Sir John Micklethwaite M.D. (1612–1682) was an English physician, who attended Charles II. He was President of the Royal College of Physicians.

==Life==
John Micklethwaite was the son of Thomas Micklethwaite, rector of Cherry Burton, Yorkshire, and was baptised, 23 August 1612, in the church of Bishop Burton, three miles from Beverley. He entered at the University of Leyden as a medical student in 1637, and took the degree of M.D. at the University of Padua in 1638. He proceeded M.D. by incorporation at Oxford 14 April 1648.

On 26 May 1643, Micklethwaite was appointed assistant physician at St. Bartholomew's Hospital to Dr John Clarke, whose eldest daughter he married, and he was elected physician 13 May 1653. The Long Parliament, 12 Feb. 1644, had recommended him for promotion, "in the place of Dr.
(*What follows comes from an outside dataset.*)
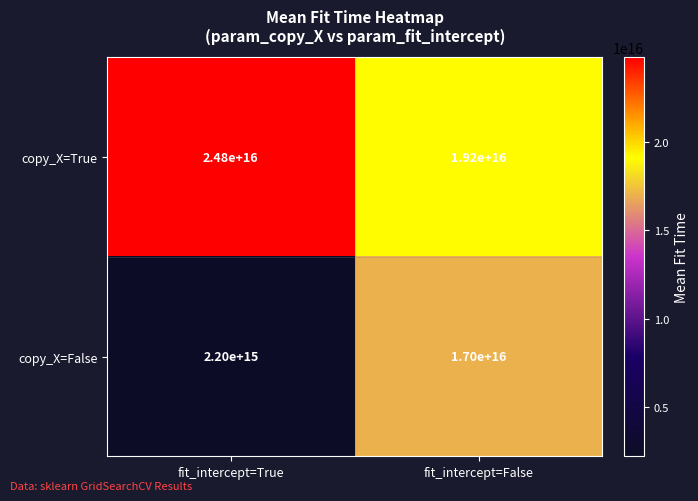

At fit_intercept=True, list the series in order from smallest to largest.

copy_X=False, copy_X=True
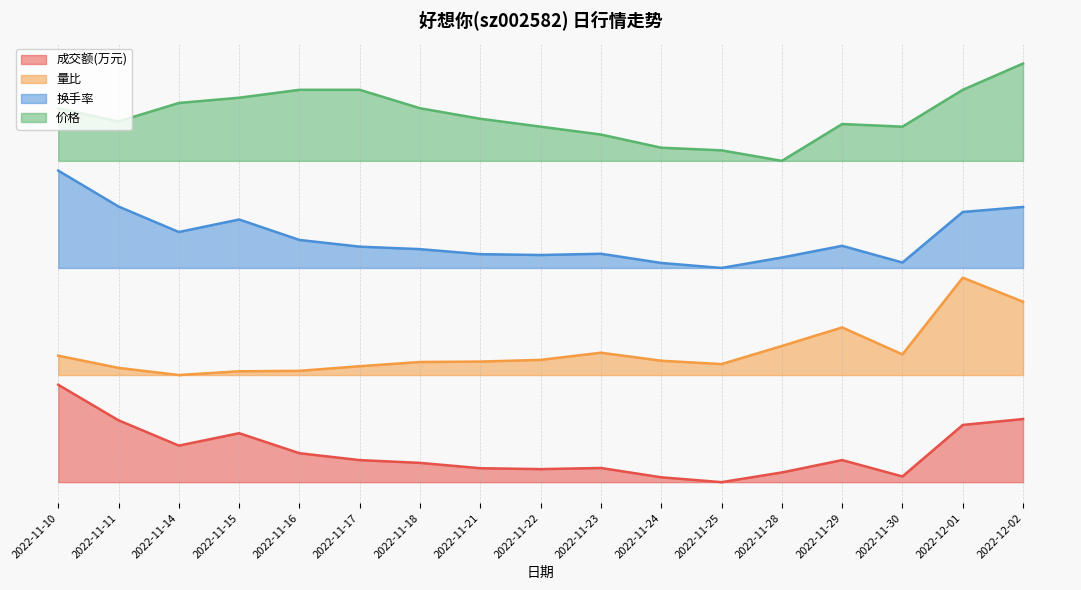

How many lines are shown in the chart?

4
Harvey, who hath withdrawn himself from his charge and is retired to the party in arms against the Parliament." He was elected a fellow of the College of Physicians 11 November 1643, and delivered the Gulstonian lectures in 1644. He was elected censor seven times, was treasurer from 1667 to 1675, and president from 1676 to 1681.
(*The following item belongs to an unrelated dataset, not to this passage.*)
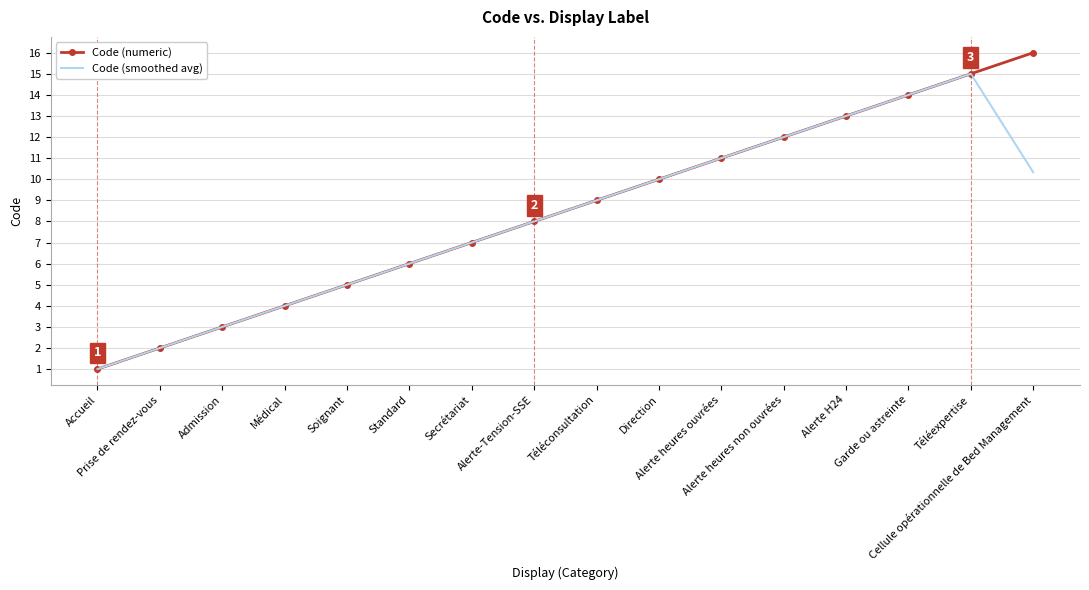

True or false: Code (numeric) has a value of 8.4 at Soignant.

False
When Charles II in 1681 was taken ill at Windsor, Micklethwaite was sent for by Order in Council, and attained much repute by his treatment of the king, on whose recovery he was knighted. He was physician in ordinary to the king. He died of acute cystitis 29 July 1682, and was buried in the church of St. Botolph, Aldersgate, where his monument, with a long inscription, still remains. His death and achievements were celebrated in a broadside, An Elegy to commemorate and lament the Death of the most worthy Doctor of Physick, Sir John Micklethwaite. His portrait, representing him in a flowing wig, was given to the College of Physicians by Sir Edmund King, and hung in the dining-room.